### Fragmento
§

Ante la magnitud de los problemas, Gil Calvo rechaza dos posibles respuestas: la deserción escéptica y nihilista; y la nostalgia reaccionaria de dioses y absolutos. Reconoce la necesidad de una moral, pero no admite la idea de «rearme», sino que apuesta por un «sentido moral radicalmente desarmado, agnóstico, pacífico y civil». Pone toda su confianza en la acción libre de los hombres: no hay salvación fuera de la autorrealización personal. Y descalifica, más con adjetivos despectivos que con argumentos, los valores que proceden del espíritu, caricaturizándolos sumariamente como concepciones fatalistas, providencialistas o conspirativas: lo religioso es siempre «fundamentalismo», y lo católico -palabra ausente en el libro-, «vaticanista».

No se ofrece justificación alguna de ese excluir a los católicos de la apasionante aventura de construir el futuro de Occidente. El autor parece incapaz de advertir que el creyente auténtico, al vivir la coherente fidelidad de la fe, se aleja por completo de fundamentalismos fanáticos: porque el fanatismo no es exceso de fe, sino carencia de caridad, es decir, de comprensión y respeto para quienes piensan de modo diverso.

§

### Registros proporcionados
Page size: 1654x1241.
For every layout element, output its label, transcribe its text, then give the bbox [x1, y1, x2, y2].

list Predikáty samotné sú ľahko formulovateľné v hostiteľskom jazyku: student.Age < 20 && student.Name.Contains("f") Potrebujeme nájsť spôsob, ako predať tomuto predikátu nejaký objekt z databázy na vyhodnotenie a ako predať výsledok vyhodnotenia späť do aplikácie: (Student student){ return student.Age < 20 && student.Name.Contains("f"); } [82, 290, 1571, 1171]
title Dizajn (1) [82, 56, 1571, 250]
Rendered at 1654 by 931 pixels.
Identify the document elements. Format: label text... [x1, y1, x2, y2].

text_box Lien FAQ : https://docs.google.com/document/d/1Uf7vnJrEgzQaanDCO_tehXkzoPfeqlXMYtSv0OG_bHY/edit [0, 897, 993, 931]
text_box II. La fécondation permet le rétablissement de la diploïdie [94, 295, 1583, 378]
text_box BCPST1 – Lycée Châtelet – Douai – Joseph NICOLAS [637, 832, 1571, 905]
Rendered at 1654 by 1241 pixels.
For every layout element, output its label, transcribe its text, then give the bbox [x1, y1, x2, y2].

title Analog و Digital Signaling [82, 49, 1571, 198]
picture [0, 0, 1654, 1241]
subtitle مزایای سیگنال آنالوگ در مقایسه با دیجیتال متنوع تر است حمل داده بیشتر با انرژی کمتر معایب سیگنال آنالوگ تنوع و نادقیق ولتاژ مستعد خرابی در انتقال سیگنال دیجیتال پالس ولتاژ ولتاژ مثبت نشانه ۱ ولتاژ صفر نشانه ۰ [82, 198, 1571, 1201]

§

### Ejercicio breve
Transcribe sin cambiar nada la parte del fragmento sobre Gil Calvo que arranca con las palabras "No se ofrece" y acaba en "de modo diverso.".

### Respuesta
No se ofrece justificación alguna de ese excluir a los católicos de la apasionante aventura de construir el futuro de Occidente. El autor parece incapaz de advertir que el creyente auténtico, al vivir la coherente fidelidad de la fe, se aleja por completo de fundamentalismos fanáticos: porque el fanatismo no es exceso de fe, sino carencia de caridad, es decir, de comprensión y respeto para quienes piensan de modo diverso.